After supper I was settling in to playing around with Romie’s old iMac, I have hopes that after I reformat the hard drive and install a later OS, it will not be so dog-slow, when the phone rang. Again from the auditorium, the speaker needs a charger for his MacBook, do I have one. Uh, yeah I guess. So I bring the charger for MacBook down to the aud. so the speaker can show his slides. Boy that’s a rookie mistake, going to give a talk and your laptop isn’t charged. Anyway I had planned to listen to the talk on Zoom but now I’m down there, so I sit in the back and listen. This guy was one of 49 or so architects working on the Apple HQ building and he had lots of pictures and statistics about what a marvel it is. Among many other amazing stats, the whole circular thing sits on rubber isolators and can move up to four feet in an earthquake. So I got my power supply back and came away.

5.326 excursion

Tuesday 10/22/2024

Today was an all-day outing to Henry Cowell Redwoods State Park — near Santa Cruz — also home to the Roaring Camp steam railroad. A record 40+ people had signed up so we had a big and very comfy bus. Took the steam train ride,

and afterward, walked the loop trail through the big trees. Here’s neighbor Martha for scale in front of the largest tree in the park.
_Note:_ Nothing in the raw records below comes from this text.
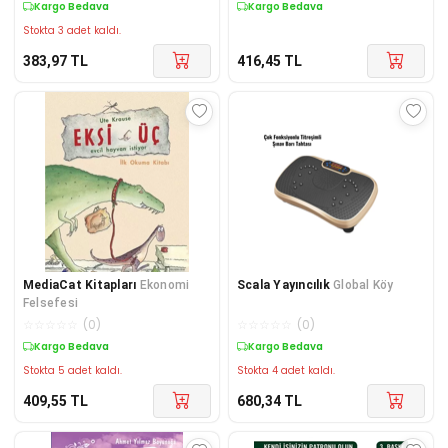
Kargo Bedava
Kargo Bedava
Stokta 3 adet kaldı.
383,97
TL
416,45
TL
MediaCat Kitapları
Ekonomi
Scala Yayıncılık
Global Köy
Felsefesi
☆
☆
☆
☆
☆
(
0
)
☆
☆
☆
☆
☆
(
0
)
Kargo Bedava
Kargo Bedava
Stokta 5 adet kaldı.
Stokta 4 adet kaldı.
409,55
TL
680,34
TL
Did a few email chores, had dinner, participated in the Tuesday sing-along in the lobby. Just another day in comfort city.

5.325 busy monday

Monday 10/21/2024

Started my walk a bit early so I could meet Dennis at Peet’s in Town and Country around 8:30. That is almost exactly when I got there, and he was 2nd in line for coffee behind me. So punctuality runs in the family. We called Laurel while sitting outside feeding crumbs to the red-wing blackbirds.

Down to CH and to the monthly Event Coordinator meeting at 10:30. The usual secretary was away so someone asked me to make a voice recording, so I just started Voice Memo going. Afterward I discovered that the phone automatically makes a transcript of a voice recording, so I could send that to the chair, very handy.

Made myself a lunch of a sandwich made of leftover pulled pork from my BBQ dinner last night. Then down to FOPAL where I met with Henry at 1pm. He had volunteered to shadow me so he could do the computer section if I was unavailable. Super-nice guy, he has been doing LP record sales for some time so was familiar with looking things up online and pricing things.

Back to CH with no real time for a nap darn it, for Rhonda’s monthly open meeting at 4. She walked the assembled residents through the budgeting process for employee compensation, in all its many forms, stressing that this was 70% of our operating costs, while we have a goal of being an “employer of choice” in the senior residence industry.

Got a wee short nap and then a simple supper and it was time to set up for a concert. This was Nova and Daniel, Nova being a performer and a vocal instructor at Stanford, Daniel being a professional keyboard player, piano, organ, classical, pop. They put on a terrific show of songs by Cole Porter, really top-notch professional entertainment. They were happy to allow me to record it, so I spent the show switching among our 3 cameras to get good views and closeups.

5.324 low sunday

Sunday 10/20/20224

Well, not so low, just unstructured. Didn’t do much all day. Well, put new strings on the new guitar because I didn’t like the feel of the ones the store had used. Probably identical, but new strings feel better anyway.

I have arranged to give the previous guitar, the Yamaha, to a kid in East Palo Alto. I contacted Mora, the director of the Youth Community Services, who I helped put on her lecture Wednesday evening, and she arranged for one of her people to pick it up this coming Wednesday. This evening I got an email thanking me from one Diego Torres. Little premature but shows a good spirit.

I went out on my own to a BBQ place and had a beer and some pulled pork for dinner. Now I might finally do some of the writing I’ve been promising myself to do all day.